Specifically this entry is in reference to the last paragraph in the entry (just above the dotted line ) on health conditions and care in the old Kingdom of Naples. The line reads:
Ferdinand IV of Bourbon (king of Naples from 1759-1825) was among the first to tout the benefit of vaccination against small-pox. He and his queen consort, Maria Carolina, set the example for their subjects by getting vaccinated in order to convince them that there was no danger.
added Jan 22, 2020: (A sad note in this is that the king's personal physician —the one who gave him the vaccination!— was Domenco Cirillo (noted in the entry above this one), one of the true intellectual flowers of the French Enlightenment in Europe. He was a natural scientist, an acclaimed physician, a botanist and was widely respected and published. When the Neapolitan Republic overthrow the Bourbon monarchy, he was one who stayed in Naples to support the Republic. When the Bourbons returned a few months later, they hanged him.)
A medical professional I know questioned that date on vaccinations, wondering if it could be accurate given the state of what science then knew about what really causes diseases and presumably about how to cure them. Fair question. Perhaps there is an analogy in astronomy: for many thousands of years, mariners navigated the seas by watching the stars, astronomers devised functional calendars and accurately calculated even such things as the precession of the equinoxes -- all that, based on the "fact" that the sun goes around the earth. You can get a lot done even with facts that turn out not to be so "facty". It's a limited but useful and pragmatic way to get things done. Mariners sailed the seas and around the world long before they knew where they were in terms of longitude. They knew approximately where they were. They counted knots on a string.
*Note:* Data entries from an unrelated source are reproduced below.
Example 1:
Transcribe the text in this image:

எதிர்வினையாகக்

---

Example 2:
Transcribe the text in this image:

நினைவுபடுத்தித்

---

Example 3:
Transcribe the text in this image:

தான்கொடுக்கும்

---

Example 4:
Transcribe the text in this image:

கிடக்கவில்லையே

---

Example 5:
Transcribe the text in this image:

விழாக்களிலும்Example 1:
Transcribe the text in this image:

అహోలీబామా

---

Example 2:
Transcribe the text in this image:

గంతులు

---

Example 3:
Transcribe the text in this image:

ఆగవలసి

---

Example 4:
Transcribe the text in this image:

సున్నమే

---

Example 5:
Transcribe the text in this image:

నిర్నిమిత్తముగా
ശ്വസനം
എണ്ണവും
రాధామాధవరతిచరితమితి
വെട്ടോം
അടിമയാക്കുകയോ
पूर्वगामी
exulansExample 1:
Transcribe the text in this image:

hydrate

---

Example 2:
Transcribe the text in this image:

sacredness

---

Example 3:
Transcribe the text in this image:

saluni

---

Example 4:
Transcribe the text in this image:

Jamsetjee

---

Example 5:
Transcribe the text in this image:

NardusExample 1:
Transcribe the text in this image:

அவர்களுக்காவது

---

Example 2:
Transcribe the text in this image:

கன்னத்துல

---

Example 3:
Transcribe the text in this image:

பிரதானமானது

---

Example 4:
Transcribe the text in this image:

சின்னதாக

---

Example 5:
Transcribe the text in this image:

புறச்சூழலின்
And so it is with medicine. Sometimes you know, but sometimes you're just counting knots. The story about the king and queen of Naples getting vaccinated in the late 1790s is counting knots, but it really happened. By then, they knew in Europe that you didn't have to get smallpox. You could do something to stop it.
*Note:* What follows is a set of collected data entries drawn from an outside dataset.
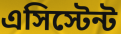
এসিস্টেন্টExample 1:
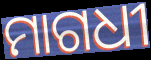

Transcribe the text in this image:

ମାଗଧୀ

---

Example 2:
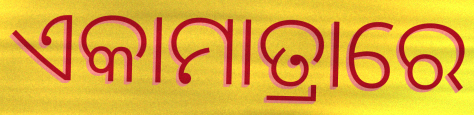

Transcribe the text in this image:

ଏକାମାତ୍ରାରେ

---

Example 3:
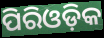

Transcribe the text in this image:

ପିରିଓଡ଼ିକ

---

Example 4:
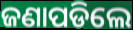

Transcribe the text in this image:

ଜଣାପଡିଲେ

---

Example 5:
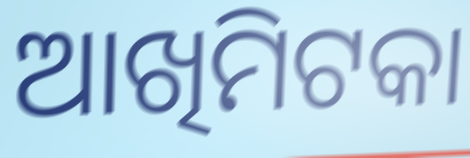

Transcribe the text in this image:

ଆଖିମିଟକା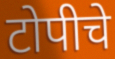
टोपीचे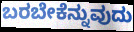
ಬರಬೇಕೆನ್ನುವುದು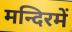
मन्दिरमेंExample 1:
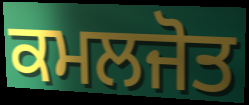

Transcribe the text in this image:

ਕਮਲਜੋਤ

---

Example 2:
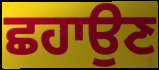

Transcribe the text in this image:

ਛਹਾਉਣ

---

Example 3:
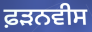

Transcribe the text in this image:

ਫ਼ੜਨਵੀਸ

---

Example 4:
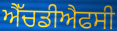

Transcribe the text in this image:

ਐੱਚਡੀਐਫਸੀ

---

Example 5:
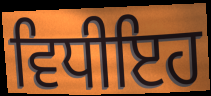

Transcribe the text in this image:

ਵਿਧੀਇਹ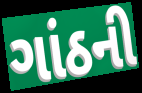
ગાંઠની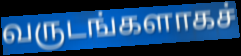
வருடங்களாகச்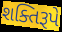
શક્તિરૂપે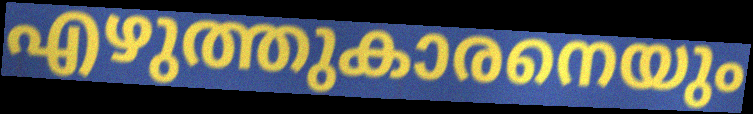
എഴുത്തുകാരനെയുംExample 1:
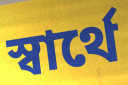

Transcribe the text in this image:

স্বার্থে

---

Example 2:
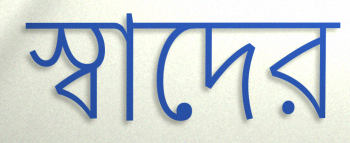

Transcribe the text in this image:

স্বাদের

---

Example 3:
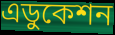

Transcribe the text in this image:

এডুকেশন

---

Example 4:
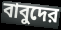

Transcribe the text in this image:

বাবুদের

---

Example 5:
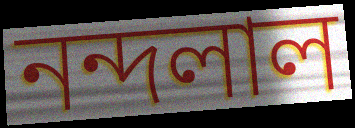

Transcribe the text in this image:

নন্দলালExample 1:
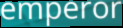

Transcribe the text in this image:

emperor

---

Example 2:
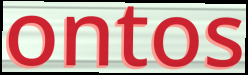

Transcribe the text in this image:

ontos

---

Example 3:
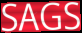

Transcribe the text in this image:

SAGS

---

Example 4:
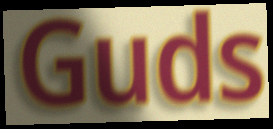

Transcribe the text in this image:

Guds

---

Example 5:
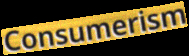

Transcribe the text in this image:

Consumerism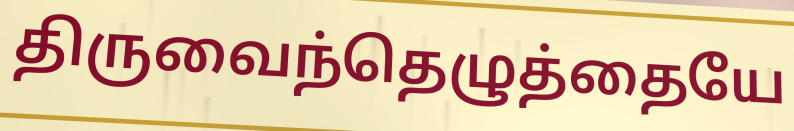
திருவைந்தெழுத்தையே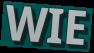
WIE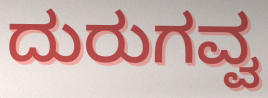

Because you live in the glorious 21st century, you may know the modern terminology: a vaccine is a biological preparation that provides active acquired immunity to a particular disease. A vaccine typically contains an agent that resembles a disease-causing microorganism and is often made from weakened or killed forms of the microbe, its toxins, or one of its surface proteins. The agent stimulates the body's immune system to recognize the agent as a threat, destroy it, and to further recognize and destroy any of the microorganisms associated with that agent that it may encounter in the future. Vaccines can be prophylactic (to prevent or ameliorate the effects of a future infection), or even therapeutic (such as possible vaccines against cancer).


They didn't know all that in the 1700s, but they did know that if you got some of that gunk from the pustule of a diseased cow in your system you wouldn't come down with what was killing thousands people. Edward Jenner (1749 – 1823) an English physician who was a contributor to  the smallpox vaccine popularized its use. In Jenner's time, smallpox killed around 10% of the British population, with the number as high as 20% in towns and cities where infection spread more easily.


Vaccination and inoculation are not exactly the same,
but they are close enough for this brief comment, since my only purpose in this comment is to show that what the king and queen of Naples did in 1798 is easy to verify and not even that unusual. The practice is documented in America as early as 1721. There are reports at about the same time of inoculation in the Ottoman empire and, indeed, as far back as the tenth century in China (although that one is more difficult to verify).  Inoculation was impressively effective against a great scourge throughout much of the 1700s. Inoculation spread, unsurprisingly, first among the royal families of Europe, and was then followed by more general adoption among the people. All this without knowing how or why it really worked.